The hotel was reopened on 28 August 1986. The ceremony was attended by Thatcher, who spoke at a reception to celebrate the reopening. Tebbit accompanied her. Concorde flew low from the south to salute the opening.

===Later history===
The hotel belonged to the De Vere Group from the 1990s. De Vere undertook a multimillion-pound refurbishment which was completed in 2013. Another refurbishment project concluded in 2019.

On 15 October 2011 the Grand Hotel was inducted into the Brighton Walk of Fame and is only the third structure in Brighton to be recognised by the Walk of Fame committee.
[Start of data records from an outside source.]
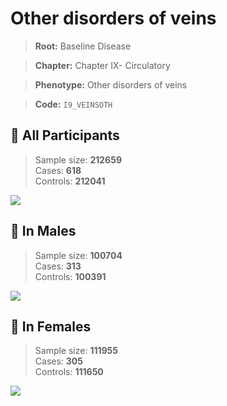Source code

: # Other disorders of veins

> **Root:** Baseline Disease  

> **Chapter:** Chapter IX- Circulatory  

> **Phenotype:** Other disorders of veins  

> **Code:** `I9_VEINSOTH`

## 🧪 All Participants  
> Sample size: **212659**  
> Cases: **618**  
> Controls: **212041**
<img src="/Disease/Figures/ALL/Incidence/I9_VEINSOTH.png"/>
<CsvTable src="/Disease/Data/ALL/Incidence/COX_I9_VEINSOTH.csv" label="🔍 View full results" />

## 👨 In Males  
> Sample size: **100704**  
> Cases: **313**  
> Controls: **100391**
<img src="/Disease/Figures/Male/Incidence/I9_VEINSOTH.png"/>
<CsvTable src="/Disease/Data/Male/Incidence/COX_I9_VEINSOTH.csv" label="🔍 View full results" />

## 👩 In Females  
> Sample size: **111955**  
> Cases: **305**  
> Controls: **111650**
<img src="/Disease/Figures/Female/Incidence/I9_VEINSOTH.png"/>
<CsvTable src="/Disease/Data/Female/Incidence/COX_I9_VEINSOTH.csv" label="🔍 View full results" />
The hotel has hosted many famous guests, including Abba, who celebrated in the appropriately named Napoleon Suite on the first floor following their 1974 Eurovision Song Contest win with their performance of "Waterloo". Others who have performed in The Grand's Empress Suite include singer Jessie J, Rizzle Kicks, The Saturdays, Elbow and Sugababes.

De Vere Hotels sold the Grand in 2014 to Wittington Investments for £50 million. It was sold again to Leonardo Hotels, part of the Fattal Group, in February 2023.

==Facilities==
There are 201 rooms in the hotel, including eight singles, 115 standard twin and standard double rooms, 31 sea-view twin and sea-view double rooms, 42 sea-view deluxe rooms and four sea-view suites, including the Presidential Suite. It offers conference facilities for up to 1,000 delegates. The Empress Suite is the country's largest sea-facing conference suite. It is commonly used as a venue for weddings, along with the hotel's Regent room (a former Victorian library) and first-floor suites.

The Grand Brighton hotel is also home to Cyan restaurant and bar, an all-day dining spot which still features original 155-year-old marble pillars around its central bar area.

==Management==
The current manager is Andrew Mosley, who joined the hotel in May 2010.

The Grand has been praised for its industry-leading approach to management of employee engagement in the hospitality industry, winning 'Best Employer in UK Hospitality' at the 2019 Cateys award ceremony hosted by The Caterer.

==Film and television appearances==

Amongst many appearances in television and film the Grand was visited by the Trotter family in 1992 in an episode of the BBC Television comedy Only Fools and Horses entitled Mother Nature's Son. The hotel has also been featured in ITV's Coronation Street.

The hotel was the subject of the documentary The Grand written and presented by Robert Longden for Southern Television.

In the film Quadrophenia it was the hotel where Sting's character, Ace Face, was a bellboy.